→ Task brief
Copy every entry below exactly, and keep out the pictures.

[Extracted page text data]
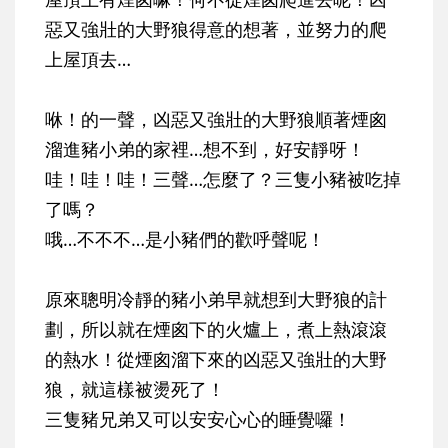
惡又強壯的大野狼得意的想著，並努力的爬
上屋頂去…
咻！的一聲，凶惡又強壯的大野狼順著煙囪
溜進豬小弟的家裡…想不到，好安靜呀！
哇！哇！哇！三聲…怎麼了？三隻小豬被吃掉
了嗎？
哦…不不不…是小豬們的歡呼聲呢！
原來聰明冷靜的豬小弟早就想到大野狼的計
劃，所以就在煙囪下的火爐上，煮上熱滾滾
的熱水！從煙囪溜下來的凶惡又強壯的大野
狼，就這樣被燙死了！
三隻豬兄弟又可以安安心心的睡覺囉！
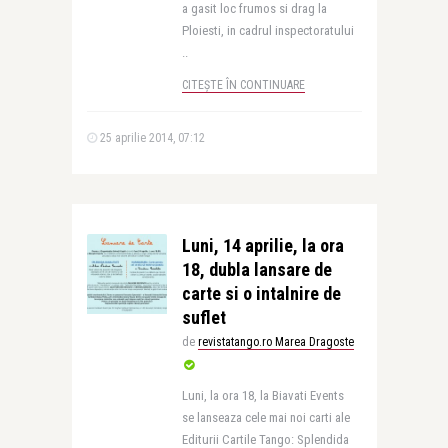
a gasit loc frumos si drag la
Ploiesti, in cadrul inspectoratului
..
CITEȘTE ÎN CONTINUARE
25 aprilie 2014, 07:12
Luni, 14 aprilie, la ora
18, dubla lansare de
carte si o intalnire de
suflet
de
revistatango.ro Marea Dragoste
Luni, la ora 18, la Biavati Events
se lanseaza cele mai noi carti ale
Editurii Cartile Tango: Splendida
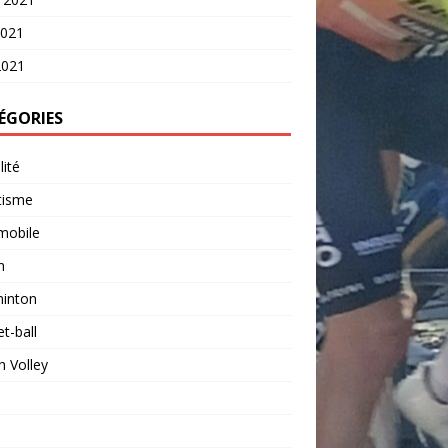
2021
2021
ÉGORIES
lité
tisme
mobile
n
inton
t-ball
 Volley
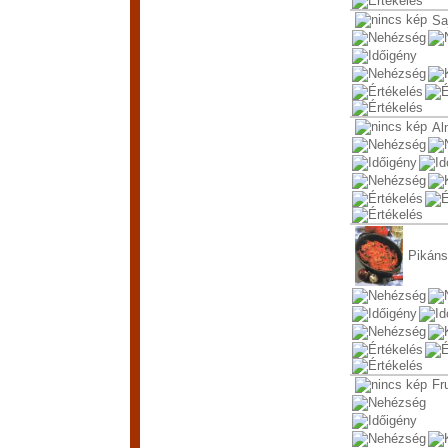
Sa
Al
Pikáns
Fr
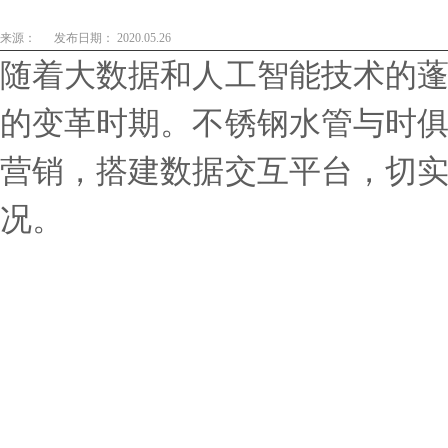
来源：
发布日期： 2020.05.26
随着大数据和人工智能技术的
的变革时期。不锈钢水管与时
营销，搭建数据交互平台，切
况。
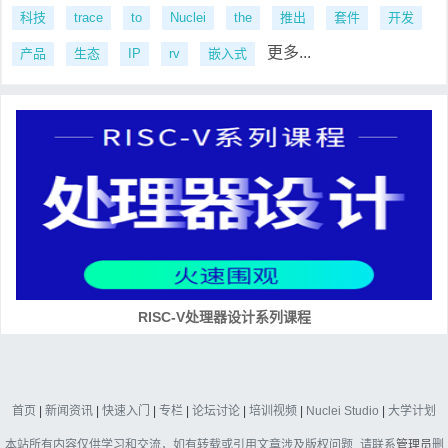
科技
trace
to
Nuclei
the
推出
套件
开发
更多...
产品
生态
IP
rv
嵌入式
RISC-V处理器设计系列课程
首页
|
新闻资讯
|
快速入门
|
专栏
|
论坛讨论
|
培训视频
|
Nuclei Studio
|
大学计划
本站所有内容仅供学习和交流，如有转载或引用文章涉及版权问题_请联系
管理员
删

→ Reply
惡又強壯的大野狼得意的想著，並努力的爬
上屋頂去…
咻！的一聲，凶惡又強壯的大野狼順著煙囪
溜進豬小弟的家裡…想不到，好安靜呀！
哇！哇！哇！三聲…怎麼了？三隻小豬被吃掉
了嗎？
哦…不不不…是小豬們的歡呼聲呢！
原來聰明冷靜的豬小弟早就想到大野狼的計
劃，所以就在煙囪下的火爐上，煮上熱滾滾
的熱水！從煙囪溜下來的凶惡又強壯的大野
狼，就這樣被燙死了！
三隻豬兄弟又可以安安心心的睡覺囉！
a gasit loc frumos si drag la
Ploiesti, in cadrul inspectoratului
..
CITEȘTE ÎN CONTINUARE
25 aprilie 2014, 07:12
Luni, 14 aprilie, la ora
18, dubla lansare de
carte si o intalnire de
suflet
de
revistatango.ro Marea Dragoste
Luni, la ora 18, la Biavati Events
se lanseaza cele mai noi carti ale
Editurii Cartile Tango: Splendida
2021
2021
ÉGORIES
lité
tisme
mobile
n
inton
t-ball
 Volley
Sa
Al
Pikáns
Fr
来源：
发布日期： 2020.05.26
随着大数据和人工智能技术的
的变革时期。不锈钢水管与时
营销，搭建数据交互平台，切
况。
科技
trace
to
Nuclei
the
推出
套件
开发
更多...
产品
生态
IP
rv
嵌入式
RISC-V处理器设计系列课程
首页
|
新闻资讯
|
快速入门
|
专栏
|
论坛讨论
|
培训视频
|
Nuclei Studio
|
大学计划
本站所有内容仅供学习和交流，如有转载或引用文章涉及版权问题_请联系
管理员
删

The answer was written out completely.